Set task:
Can you set out every line of the records below as a numbered list, leaving out the blank lines?

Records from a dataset
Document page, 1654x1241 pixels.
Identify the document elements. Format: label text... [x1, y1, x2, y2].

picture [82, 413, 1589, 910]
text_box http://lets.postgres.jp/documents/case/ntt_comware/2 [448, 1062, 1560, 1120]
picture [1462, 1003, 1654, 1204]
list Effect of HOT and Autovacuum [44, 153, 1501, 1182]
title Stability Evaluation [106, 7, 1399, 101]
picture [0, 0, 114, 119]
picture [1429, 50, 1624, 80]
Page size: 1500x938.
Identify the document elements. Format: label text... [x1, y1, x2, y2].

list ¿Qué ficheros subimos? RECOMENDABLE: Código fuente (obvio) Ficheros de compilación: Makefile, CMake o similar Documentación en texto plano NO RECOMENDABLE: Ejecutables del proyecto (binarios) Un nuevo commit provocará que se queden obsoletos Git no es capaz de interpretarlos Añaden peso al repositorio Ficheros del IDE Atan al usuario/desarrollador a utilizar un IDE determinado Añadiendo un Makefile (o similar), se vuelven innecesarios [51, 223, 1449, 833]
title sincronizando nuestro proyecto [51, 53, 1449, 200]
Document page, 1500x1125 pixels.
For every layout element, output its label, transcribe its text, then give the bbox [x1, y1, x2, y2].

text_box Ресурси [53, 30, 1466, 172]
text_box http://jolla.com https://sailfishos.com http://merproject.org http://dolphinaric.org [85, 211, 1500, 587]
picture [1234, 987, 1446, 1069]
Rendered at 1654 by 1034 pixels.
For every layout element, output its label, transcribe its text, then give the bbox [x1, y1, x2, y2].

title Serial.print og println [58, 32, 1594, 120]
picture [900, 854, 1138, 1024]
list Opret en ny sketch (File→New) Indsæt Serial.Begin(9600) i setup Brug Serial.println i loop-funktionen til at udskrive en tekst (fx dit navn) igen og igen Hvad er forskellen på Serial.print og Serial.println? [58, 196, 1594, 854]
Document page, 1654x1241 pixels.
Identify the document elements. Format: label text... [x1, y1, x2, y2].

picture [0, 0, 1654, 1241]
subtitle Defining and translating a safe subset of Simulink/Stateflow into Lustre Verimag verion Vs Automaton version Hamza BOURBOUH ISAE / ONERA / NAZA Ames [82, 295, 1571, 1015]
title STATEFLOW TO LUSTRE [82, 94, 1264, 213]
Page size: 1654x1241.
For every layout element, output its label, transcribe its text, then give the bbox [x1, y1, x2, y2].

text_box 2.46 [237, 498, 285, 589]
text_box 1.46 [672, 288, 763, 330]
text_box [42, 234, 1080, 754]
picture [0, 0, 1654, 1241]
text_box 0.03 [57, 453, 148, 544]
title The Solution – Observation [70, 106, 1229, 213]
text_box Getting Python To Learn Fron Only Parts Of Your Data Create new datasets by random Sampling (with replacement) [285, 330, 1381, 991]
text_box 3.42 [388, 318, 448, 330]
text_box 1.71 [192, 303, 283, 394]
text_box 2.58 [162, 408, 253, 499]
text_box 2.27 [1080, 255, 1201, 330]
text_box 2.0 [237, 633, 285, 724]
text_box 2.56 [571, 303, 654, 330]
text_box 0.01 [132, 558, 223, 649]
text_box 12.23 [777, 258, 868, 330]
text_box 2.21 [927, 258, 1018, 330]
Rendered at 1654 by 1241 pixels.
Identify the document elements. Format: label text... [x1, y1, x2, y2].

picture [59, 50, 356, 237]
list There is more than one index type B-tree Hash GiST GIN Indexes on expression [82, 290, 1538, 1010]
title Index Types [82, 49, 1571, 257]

Solution to the exercise:
1. Document page, 1654x1241 pixels.
2. Identify the document elements. Format: label text... [x1, y1, x2, y2].
3. picture [82, 413, 1589, 910]
4. text_box http://lets.postgres.jp/documents/case/ntt_comware/2 [448, 1062, 1560, 1120]
5. picture [1462, 1003, 1654, 1204]
6. list Effect of HOT and Autovacuum [44, 153, 1501, 1182]
7. title Stability Evaluation [106, 7, 1399, 101]
8. picture [0, 0, 114, 119]
9. picture [1429, 50, 1624, 80]
10. Page size: 1500x938.
11. Identify the document elements. Format: label text... [x1, y1, x2, y2].
12. list ¿Qué ficheros subimos? RECOMENDABLE: Código fuente (obvio) Ficheros de compilación: Makefile, CMake o similar Documentación en texto plano NO RECOMENDABLE: Ejecutables del proyecto (binarios) Un nuevo commit provocará que se queden obsoletos Git no es capaz de interpretarlos Añaden peso al repositorio Ficheros del IDE Atan al usuario/desarrollador a utilizar un IDE determinado Añadiendo un Makefile (o similar), se vuelven innecesarios [51, 223, 1449, 833]
13. title sincronizando nuestro proyecto [51, 53, 1449, 200]
14. Document page, 1500x1125 pixels.
15. For every layout element, output its label, transcribe its text, then give the bbox [x1, y1, x2, y2].
16. text_box Ресурси [53, 30, 1466, 172]
17. text_box http://jolla.com https://sailfishos.com http://merproject.org http://dolphinaric.org [85, 211, 1500, 587]
18. picture [1234, 987, 1446, 1069]
19. Rendered at 1654 by 1034 pixels.
20. For every layout element, output its label, transcribe its text, then give the bbox [x1, y1, x2, y2].
21. title Serial.print og println [58, 32, 1594, 120]
22. picture [900, 854, 1138, 1024]
23. list Opret en ny sketch (File→New) Indsæt Serial.Begin(9600) i setup Brug Serial.println i loop-funktionen til at udskrive en tekst (fx dit navn) igen og igen Hvad er forskellen på Serial.print og Serial.println? [58, 196, 1594, 854]
24. Document page, 1654x1241 pixels.
25. Identify the document elements. Format: label text... [x1, y1, x2, y2].
26. picture [0, 0, 1654, 1241]
27. subtitle Defining and translating a safe subset of Simulink/Stateflow into Lustre Verimag verion Vs Automaton version Hamza BOURBOUH ISAE / ONERA / NAZA Ames [82, 295, 1571, 1015]
28. title STATEFLOW TO LUSTRE [82, 94, 1264, 213]
29. Page size: 1654x1241.
30. For every layout element, output its label, transcribe its text, then give the bbox [x1, y1, x2, y2].
31. text_box 2.46 [237, 498, 285, 589]
32. text_box 1.46 [672, 288, 763, 330]
33. text_box [42, 234, 1080, 754]
34. picture [0, 0, 1654, 1241]
35. text_box 0.03 [57, 453, 148, 544]
36. title The Solution – Observation [70, 106, 1229, 213]
37. text_box Getting Python To Learn Fron Only Parts Of Your Data Create new datasets by random Sampling (with replacement) [285, 330, 1381, 991]
38. text_box 3.42 [388, 318, 448, 330]
39. text_box 1.71 [192, 303, 283, 394]
40. text_box 2.58 [162, 408, 253, 499]
41. text_box 2.27 [1080, 255, 1201, 330]
42. text_box 2.0 [237, 633, 285, 724]
43. text_box 2.56 [571, 303, 654, 330]
44. text_box 0.01 [132, 558, 223, 649]
45. text_box 12.23 [777, 258, 868, 330]
46. text_box 2.21 [927, 258, 1018, 330]
47. Rendered at 1654 by 1241 pixels.
48. Identify the document elements. Format: label text... [x1, y1, x2, y2].
49. picture [59, 50, 356, 237]
50. list There is more than one index type B-tree Hash GiST GIN Indexes on expression [82, 290, 1538, 1010]
51. title Index Types [82, 49, 1571, 257]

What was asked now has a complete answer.